— start of QUOTED TEXT —
And the people who work in the Ag Reserve also need a place to live that isn’t a lengthy commute away.
“If you’re a landscaper or a waitress or working at the Publix bagging groceries, you can’t live in Martin County and drive all the way to Delray Beach and bag groceries, it just doesn’t add up,” Mills said.
One way the county has addressed this is through the adoption of the Essential Housing land-use designation in 2022. This allows higher-density, multifamily residential development so people who work in and right around the Ag Reserve have places to live.
South Florida Equestrian Village alone employs more than 1,000 people.
Thus, the Ag Reserve is “extremely important” to the equestrian industry based solely off the jobs it generates, Mills said as he drove through the horse stables at Sunshine Meadows. The stables are somewhat reminiscent of a college dorm: rows of nearly identical units in horizontal buildings with communal areas for the horses to bathe.
Many South Florida Equestrian Village clients are from across the United States and Canada, and because horses demand a lot of attention and care, some owners will uproot their lives for as long as half the year and live at Sunshine Meadows in a tiny home or an RV.
— end of QUOTED TEXT —
— start of ENTRIES SUPPLIED —
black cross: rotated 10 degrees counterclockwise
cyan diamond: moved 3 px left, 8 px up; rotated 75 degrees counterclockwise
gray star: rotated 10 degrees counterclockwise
— end of ENTRIES SUPPLIED —
— start of ENTRIES SUPPLIED —
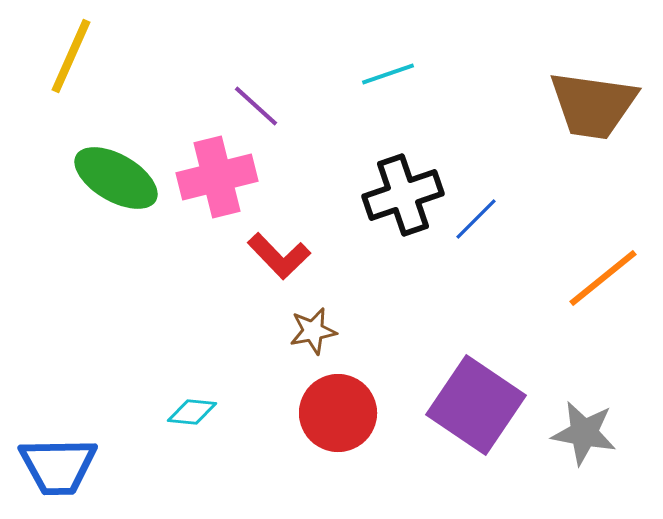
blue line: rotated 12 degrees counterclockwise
— end of ENTRIES SUPPLIED —
— start of ENTRIES SUPPLIED —
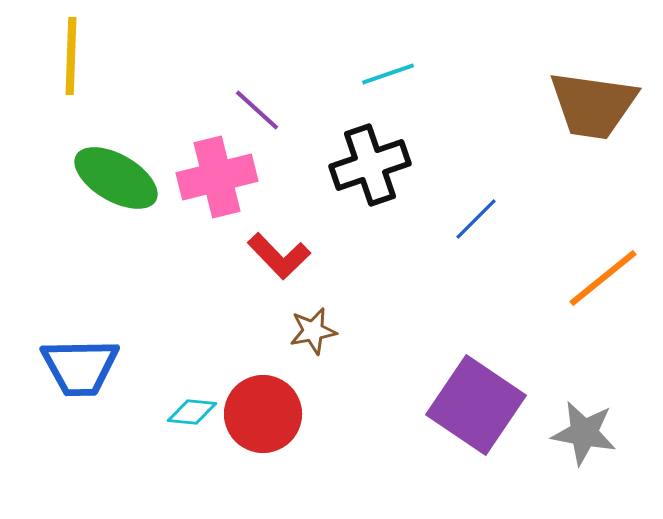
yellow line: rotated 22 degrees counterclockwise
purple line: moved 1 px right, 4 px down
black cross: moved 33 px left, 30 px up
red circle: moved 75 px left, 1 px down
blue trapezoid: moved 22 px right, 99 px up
— end of ENTRIES SUPPLIED —
- WHAT TO WORK ON:
(a) In the text about the Ag Reserve, in what year did the county adopt the Essential Housing land-use designation?
(b) List every occupation that Mills names in his quote in the Ag Reserve text.
(c) Carry on the text about the Ag Reserve, starting after its final sentence.

- RESULTS IN ORDER:
(a) 2022

(b) Landscaper, waitress, and bagging groceries at Publix.

(c)
“We have our own sewer plant, our own water treatment plant, and everything here on site, we’re pretty much our own self-contained little city,” Mills said.
Mills understands some folks in the Ag Reserve feel more opposed to certain developments than he does — “some people like what they’ve chosen today and they don’t want to see that change” — but he also thinks landowners should be able to do what they want with their property, “within reason.”
“It’s coming. I’m not going to lay down a pound of sand about it,” he said while watching his herd of cattle, including a bull named Samson, who weighs about a ton. “I’m just going to deal with it as it comes through and hope that it doesn’t cause too many delays in my day. And if it does, I’ll make sure to get up a little bit earlier.”
A horse and exercise rider take to the 1-mile track at Palm Beach Downs in Palm Beach County’s Agricultural Reserve in Delray Beach on Tuesday, Jan. 6, 2026. (Amy Beth Bennett / South Florida Sun Sentinel)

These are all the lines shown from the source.